By Deirdre Baker – Quad-City Times – May 29, 2015
As part of his annual 99-county tour of Iowa, U.S. Sen. Chuck Grassley stopped at a Davenport hospital’s emergency department Thursday and questioned nurses about the effects of the Affordable Care Act, commonly called Obamacare.
The longtime Republican member of Congress made a visit to Genesis Medical Center-East Rusholme Street, where he checked out the ER with two trauma physicians, spoke to the nurses, got a quick overview of the $138 million construction project underway on the Genesis campus and hosted a question-and-answer session with hospital employees.
In answer to Grassley’s question about the number of patients being seen since Obamacare became law, he was told that while the numbers remain about the same, the patients tend to be not as sick as before. That is because the thousands more people with health insurance have gained access to more preventative care, it was explained.
Ken Croken, the vice president of corporate communications for Genesis Health System, said that while many more people now have health insurance, some need to receive education on how to use the coverage.
“Lack of this coverage goes back generations in some cases,” he pointed out.
Grassley said he likes one part of Obamacare, a sweeping piece of federal legislation that he generally opposes. That one part is the affordable care organization, or ACO, concept. Genesis is part of one called the University of Iowa Health Alliance.
The senator said he supports teamwork between several parts of the nation’s health care system. He wants them to pull in the same direction with the common aim of keeping patients healthy in the first place.
“That’s opposed to treating only those who are sick,” he added.
The eastern Iowa region is doing well in that regard, Grassley pointed out.
The senator chatted with Dr. Kathryn Dierks, and Dr. David Dierks, a married couple who are both emergency department physicians at Genesis. The Dierkses spoke about the importance of trauma care and how the Davenport ER often treats serious injuries, including victims of shootings.

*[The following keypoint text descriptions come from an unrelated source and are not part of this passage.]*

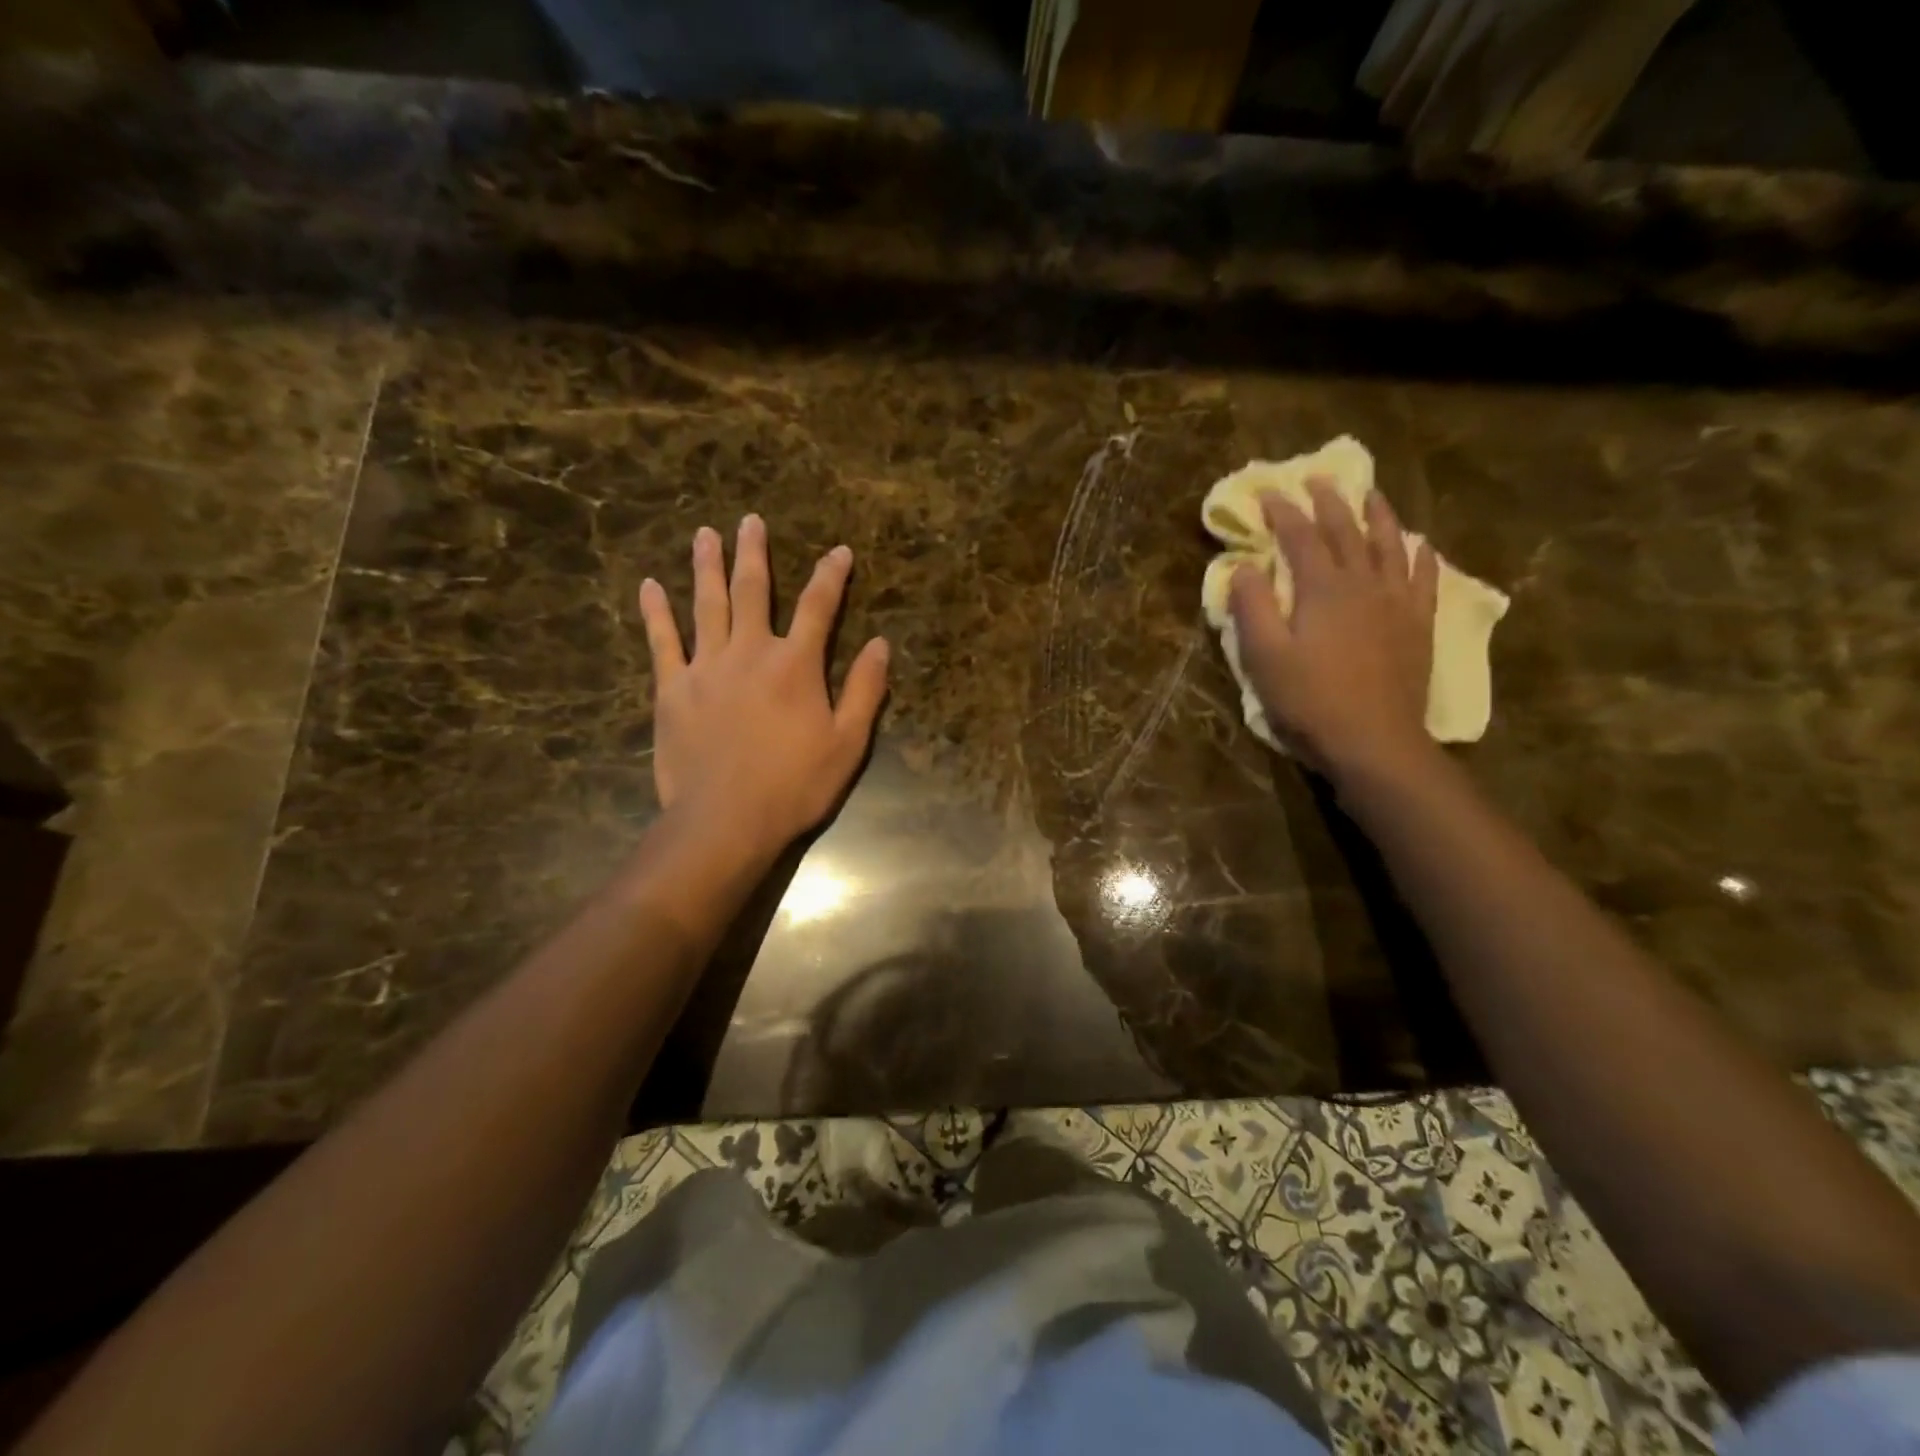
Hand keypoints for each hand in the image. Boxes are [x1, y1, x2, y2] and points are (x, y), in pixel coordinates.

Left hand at [638, 515, 888, 863]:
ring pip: (707, 605)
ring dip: (707, 567)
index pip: (819, 607)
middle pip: (754, 591)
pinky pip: (662, 642)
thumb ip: (865, 690)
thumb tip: (879, 644)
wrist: (725, 821)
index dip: (831, 576)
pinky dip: (656, 613)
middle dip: (754, 554)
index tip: (839, 551)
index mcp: (796, 665)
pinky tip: (649, 586)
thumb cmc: (795, 785)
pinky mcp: (672, 690)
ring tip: (705, 534)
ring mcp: (706, 668)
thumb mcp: (848, 743)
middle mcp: (750, 652)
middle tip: (750, 521)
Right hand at [1228, 478, 1438, 784]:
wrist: (1374, 740)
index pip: (1300, 537)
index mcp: (1322, 589)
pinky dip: (1419, 556)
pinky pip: (1423, 578)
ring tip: (1370, 494)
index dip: (1283, 512)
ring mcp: (1397, 602)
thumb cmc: (1309, 700)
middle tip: (1318, 479)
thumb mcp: (1264, 656)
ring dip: (1378, 515)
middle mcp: (1364, 583)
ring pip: (1390, 545)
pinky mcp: (1418, 624)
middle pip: (1347, 531)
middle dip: (1329, 502)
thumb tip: (1243, 566)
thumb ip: (1251, 607)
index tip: (1268, 492)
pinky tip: (1418, 545)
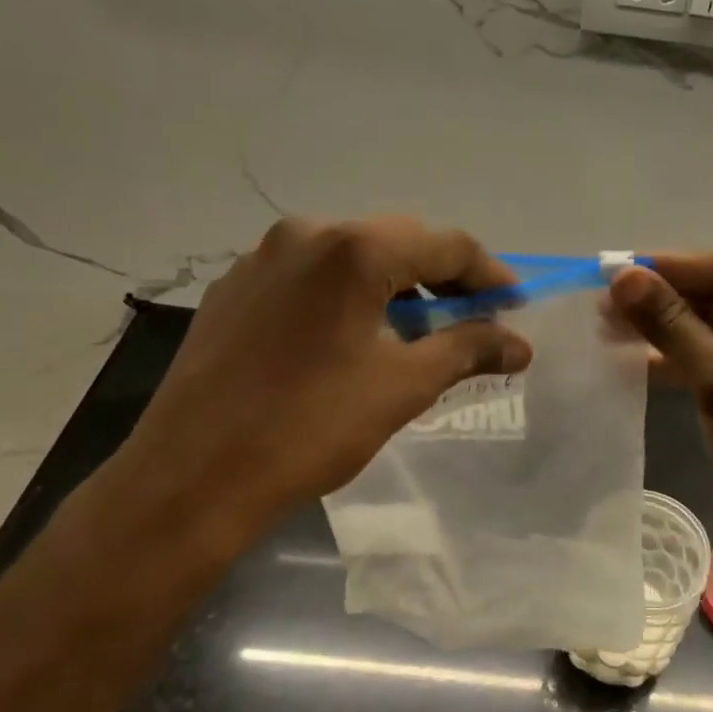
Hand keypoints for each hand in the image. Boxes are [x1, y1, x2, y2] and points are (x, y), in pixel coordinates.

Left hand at [93, 216, 532, 564]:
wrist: (193, 478)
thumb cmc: (311, 428)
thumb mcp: (403, 386)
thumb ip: (468, 350)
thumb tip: (519, 344)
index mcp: (353, 249)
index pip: (446, 245)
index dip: (489, 276)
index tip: (516, 306)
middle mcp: (305, 234)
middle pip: (397, 242)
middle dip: (443, 279)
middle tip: (473, 320)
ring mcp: (262, 259)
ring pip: (350, 258)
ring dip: (394, 287)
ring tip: (416, 332)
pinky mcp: (233, 289)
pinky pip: (310, 278)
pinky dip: (347, 297)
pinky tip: (352, 338)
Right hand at [609, 253, 712, 605]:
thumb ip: (675, 328)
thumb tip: (624, 277)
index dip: (668, 268)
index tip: (610, 271)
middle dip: (661, 300)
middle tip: (599, 305)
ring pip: (710, 332)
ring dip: (662, 330)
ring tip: (605, 330)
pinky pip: (711, 363)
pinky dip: (675, 361)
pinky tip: (633, 361)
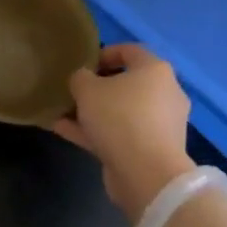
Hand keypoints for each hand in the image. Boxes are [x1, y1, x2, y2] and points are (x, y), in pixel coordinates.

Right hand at [53, 44, 194, 223]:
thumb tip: (83, 79)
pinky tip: (64, 131)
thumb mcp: (87, 89)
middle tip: (73, 91)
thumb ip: (80, 78)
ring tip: (62, 113)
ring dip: (93, 112)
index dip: (104, 53)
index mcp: (155, 70)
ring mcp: (160, 125)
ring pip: (121, 112)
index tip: (83, 64)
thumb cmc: (119, 117)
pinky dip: (96, 132)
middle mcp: (164, 94)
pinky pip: (120, 134)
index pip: (130, 51)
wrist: (146, 174)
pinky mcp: (151, 151)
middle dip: (97, 87)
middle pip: (127, 84)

The senator told the couple he had been in a hospital emergency department just once as a patient.
Grassley visited at about 4 p.m., which Kathryn Dierks called a busy time of day. As she spoke, two different patients were wheeled into the ER from the ambulance bay.
Doug Cropper, the president and CEO of Genesis Health System, told the senator about another concern: a staffing shortfall.
“This is the worst nurses shortage I’ve seen in the 35 years I’ve been in this business,” he said.
On some non-health-related topics:
• Grassley said the response to avian flu has been adequate in Iowa and that there is money to replace the millions of chickens and turkeys that have been lost to the disease this year. He favors restoring the large egg farms, noting that eggs from those facilities are safe to eat and less expensive for consumers.
• The senator declined comment on a statement Wednesday by Sen. Rand Paul, R-Ky., that some of the Republican Party’s foreign policy hawks are the reason why ISIS was able to rise to power in the Middle East. Grassley, however, criticized President Barack Obama’s actions and policies involving Libya, Syria and elsewhere in that region.
“We are now living in a more dangerous world,” Grassley said.